Questions such as these--the most difficult kinds of choices for government and for families--will eventually have to be faced as technology continues to advance and push costs higher. In the meantime, most experts believe that cost inflation can be kept to a fairly tolerable level. But just as Dr. Block's researchers have helped make U.S. health care the best in the world, they have also made it the most expensive. It may now be time for Dr. Block's researchers to find ways to keep Americans healthy and not break the bank.
No Single Cure for Medicare
As Congress wrangles over ways to overhaul the massive health-care program for the elderly, Business Week picks a handful of prescriptions that, taken together, add up to effective reform:
VOUCHERS AND MEDICAL SAVINGS ACCOUNTS Encourage competition among health providers and insurers by giving seniors the money to pay for their chosen plans.

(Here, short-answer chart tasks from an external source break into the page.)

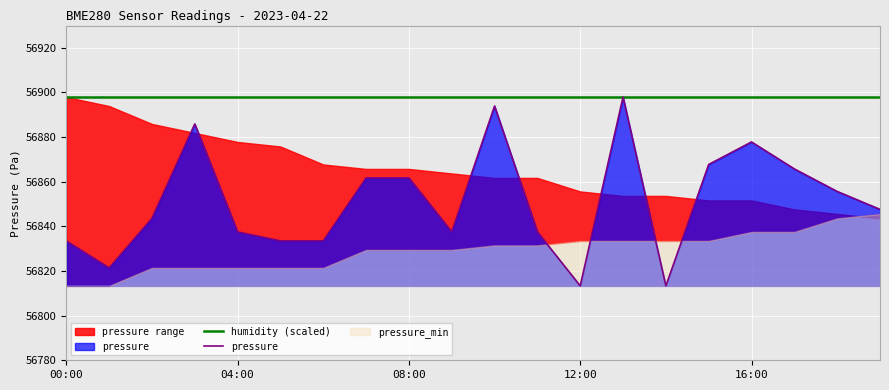

What is the value of the pressure point at the 14th from the left?

56898.0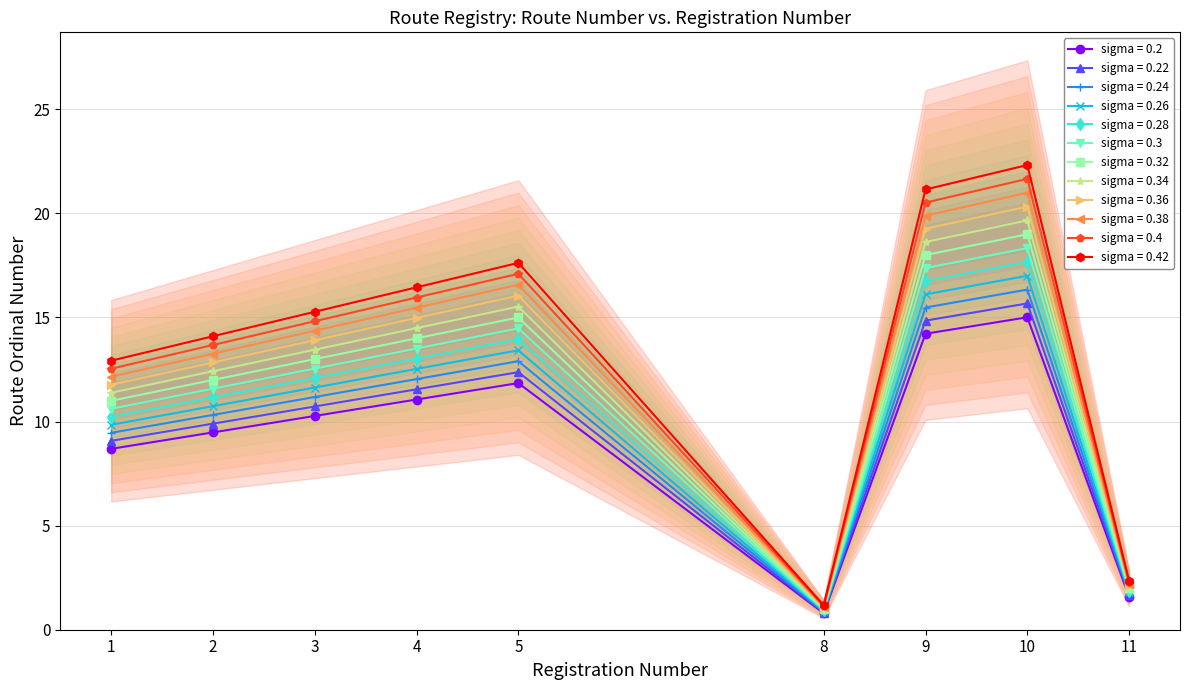

Rank the categories by value from lowest to highest.

8, 11, 1, 2, 3, 4, 5, 9, 10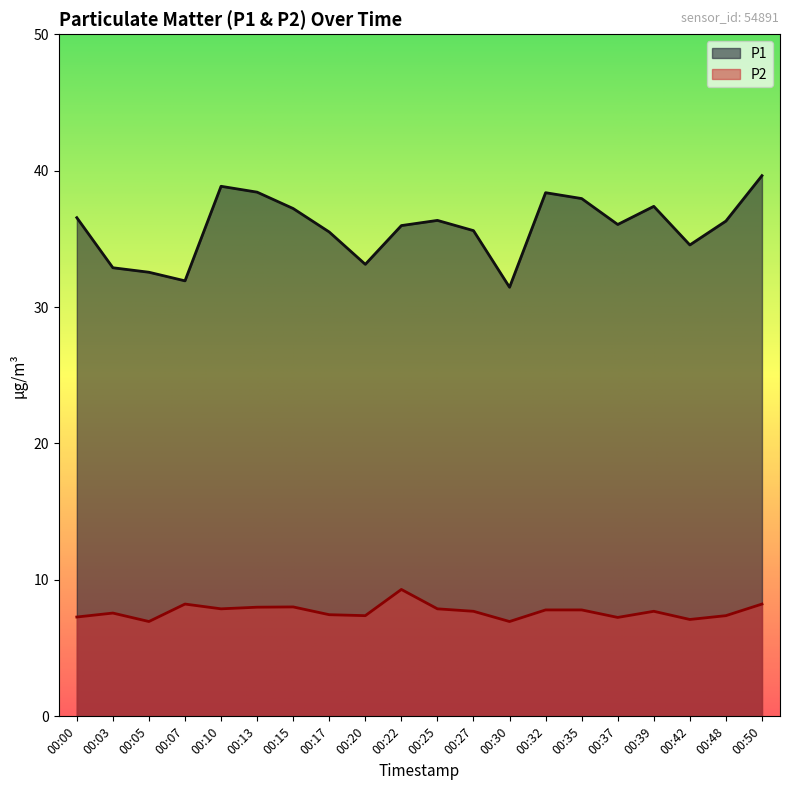

Rank the series at 00:39 from lowest to highest value.

P2, P1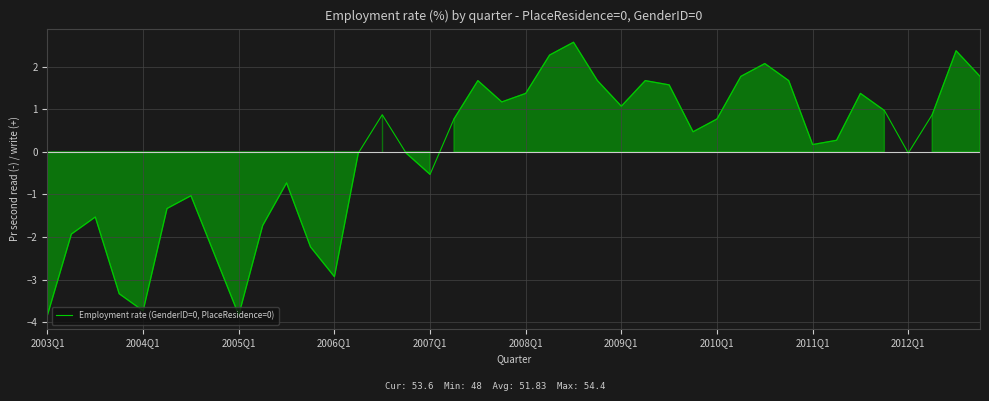

What is the maximum value shown in the chart?

2.6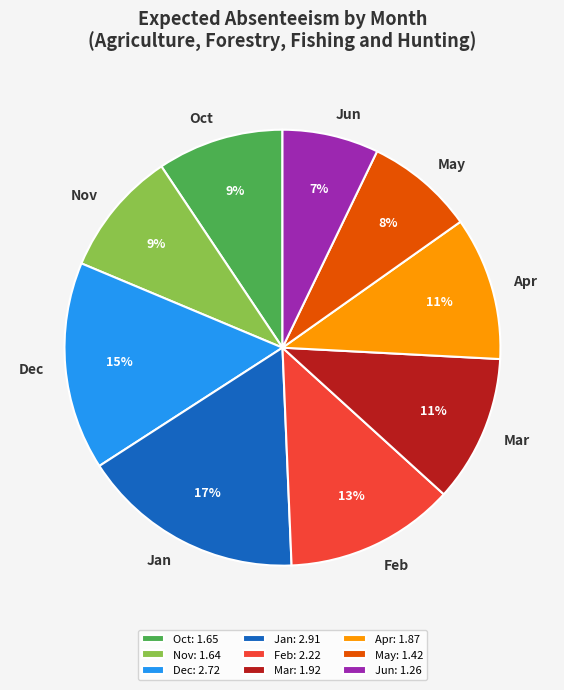

Is there any slice that represents more than half of the pie?

No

QUALITY CONTROL Educate consumers about trade-offs between quality and cost control. Set standards for managed-care providers.
MEANS TESTING Charge affluent seniors higher premiums, co-payments, and deductibles for Medicare.
DOCTOR GLUT Cut federal subsidies for foreign medical students and for medical schools that generate too many specialists in fields where they're already in oversupply.
NURSING HOMES Standardize current thicket of private insurance for long-term care, which Medicare doesn't cover but which the elderly desperately need.
CONSUMPTION TAX Ease Medicare's payroll-tax burden on young workers by substituting a sales tax.
RAISE ELIGIBILITY AGE Match Medicare to rising life-expectancy rates. Otherwise, financial problems will multiply and the burden on workers will grow.